Lopate9_0.jpgI don’t fault Lopate for any of this. Quite the contrary. The persistent if respectful antagonism between him and his subject gives us an entertaining and profitable opportunity to consider how much of the post-modernist agenda we each buy into. For instance, in taking up the question of “are the arts progressive?” Lopate quotes from Sontag’s 1965 essay “Nathalie Saurraute and the Novel” in which she proposed, “Art is the army by which human sensibility advances implacably into the future, with the aid of ever-newer and more formidable techniques.” Dismissing realism, Sontag said in “Against Interpretation,” “It has sunk to the level of an art form deeply, if not irrevocably, compromised by philistinism.” She advocated for Nabakov, Burroughs, and Robbe-Grillet, while young Lopate, studying at Columbia when she taught there, was “trying to imbibe the lessons of Dostoyevsky, Fielding, Kleist, Stendahl, Svevo, and Tolstoy.” It’s at this point that Lopate examines Sontag’s tendency to accuse her audience of philistinism. He quotes one of his heroes, William Hazlitt, on “Why the Arts are not Progressive.” Ultimately, Sontag retreated from both militancy and anti-realism, telling Joan Acocella in The New Yorker, “I thought I liked William Burroughs and Nathalie Saurraute and Robbe-Grillet, but I didn’t. I actually didn’t.”

Sontag may have prescribed Robbe-Grillet to America’s literate philistines, but Americans who were reading Robbe-Grillet in the first place knew that her own fiction didn’t measure up. Lopate the literary craftsperson believes “Sontag was never a consistent prose stylist. Some of her sentences are elegantly turned, others are clumsy and clotted … Always a hard worker, always in love with beauty, she herself did not have that automatic grace that certain writers of the highest order possess.”

“Sontag’s main subject as a fiction writer,” he says, “was inauthenticity of feeling … But Sontag had a hard time making readers care about her numbed-out subjects. Her watery idea of character meant that she could never succeed as a fiction writer.” However, Lopate gives her credit for “that one truly vivid character she created from scratch, the speaker of her essays.”

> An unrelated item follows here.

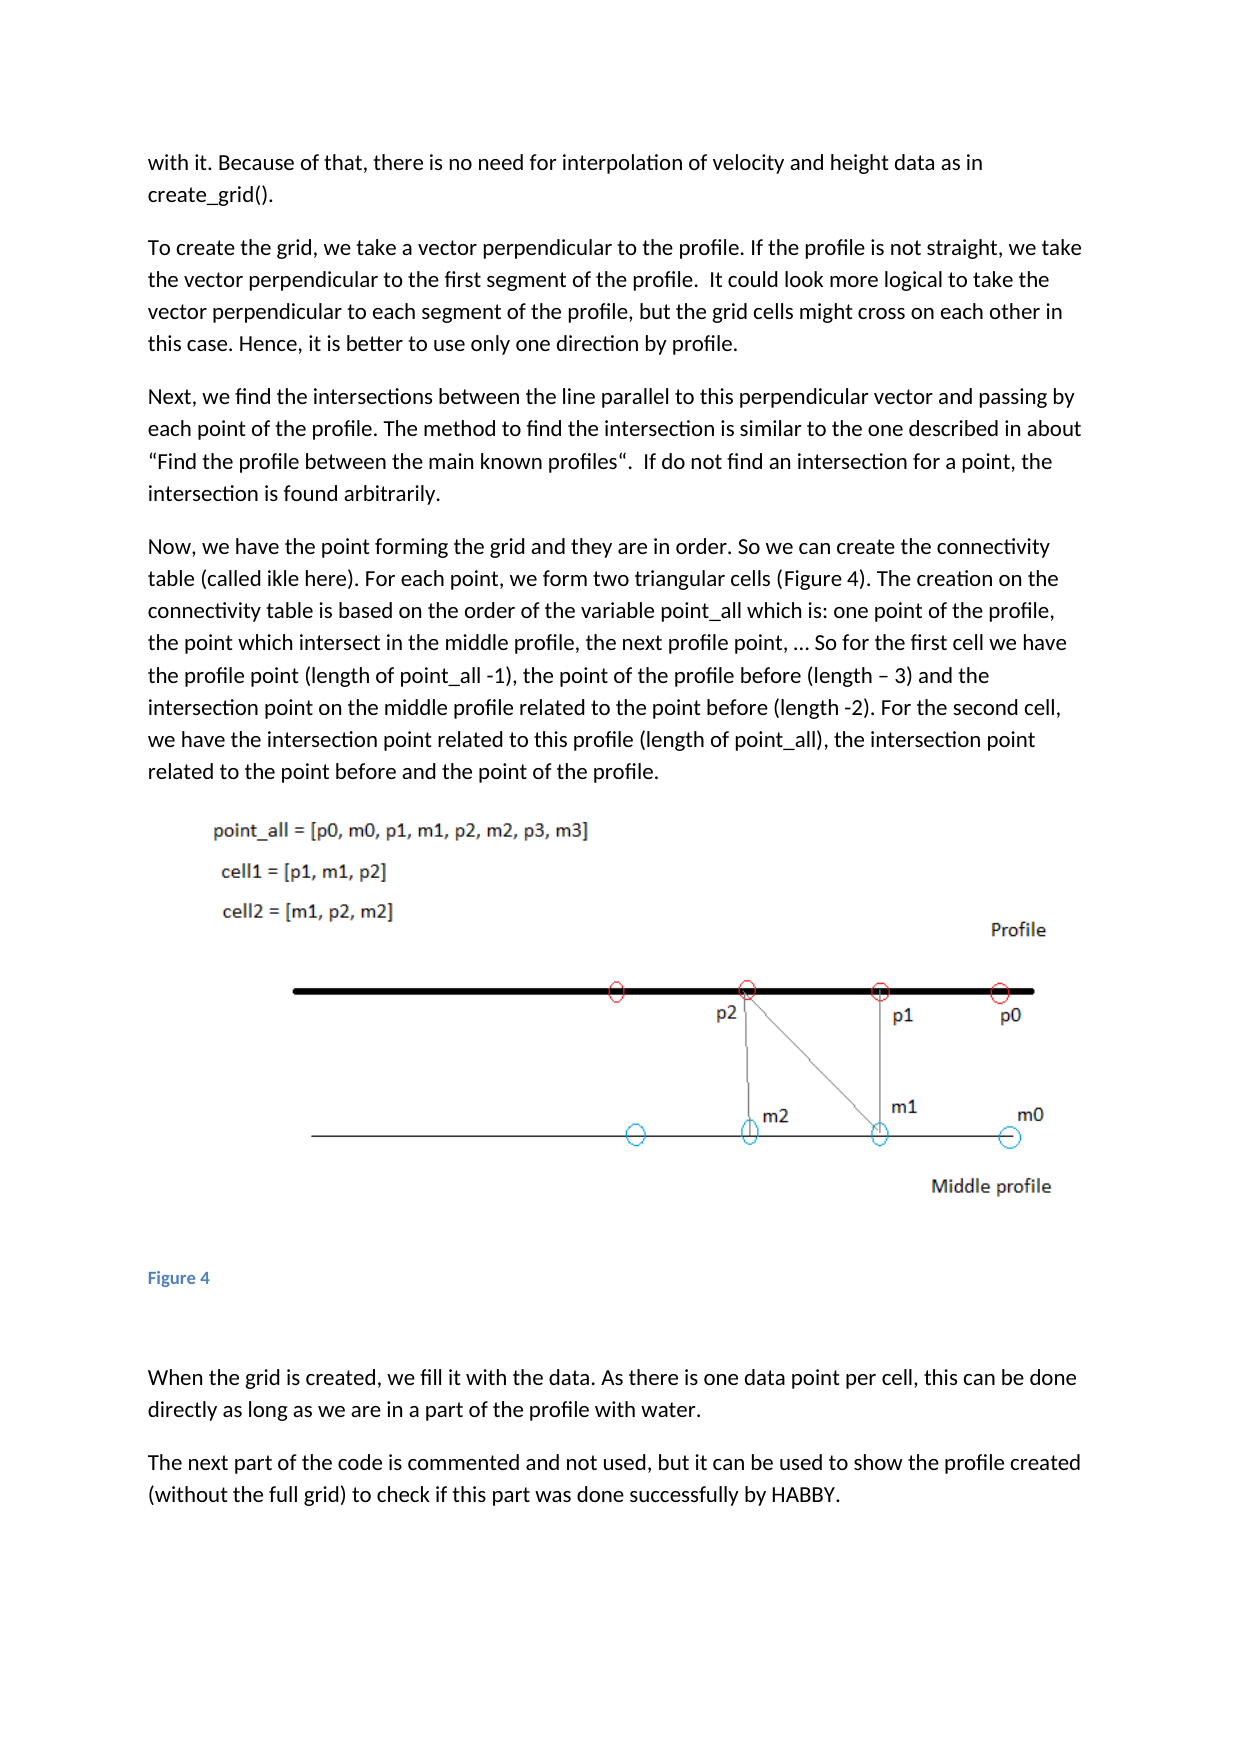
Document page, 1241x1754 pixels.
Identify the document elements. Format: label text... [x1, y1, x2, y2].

Lopate5.jpgThis book would not have a purposeful animating spirit if that vivid character were not still challenging Lopate through sheer erotic energy, a talent for speaking to the moment, and a provisional point of view. For someone who had “not been properly socialized,” she commanded the attention of literary society unlike anyone else of her generation. Notes on Sontag would be a much less valuable and interesting book had Sontag bothered to give Lopate the time of day.

[Published May 6, 2009, 256 pages, 4.5x7-inch format, $19.95 hardcover]

Note: Sarah Caldwell at Princeton University Press has told me that the next two titles in the “Writers on Writing” series will be by Alexander McCall Smith on W.H. Auden and C.K. Williams on Walt Whitman.

re: Buying Sontag a Drink

I never bought her a drink but I made her one. I don't remember what it was, maybe a martini, very light on the vermouth.

I was a student tending bar at a faculty party in her honor at Purdue. She had given a talk there. It was sometime in the late 70s. I don't remember what she talked about either. There's not much I remember expect her courage and how nice she was. She was still weak from the cancer that made her write about illness as metaphor, and she couldn't come to the bar to get a drink. The host, Prof. Eisinger, suggested I get her a drink, and I said I would.

I carried it over to where she was sitting on the couch. She couldn't stand.

When I handed her the glass, she gave me a warm look and thanked me for the drink.

I could feel the tiredness in her, the way she was fighting to stay interested in the conversations that were going on around her. I said, "Your welcome," and she gave me another big smile.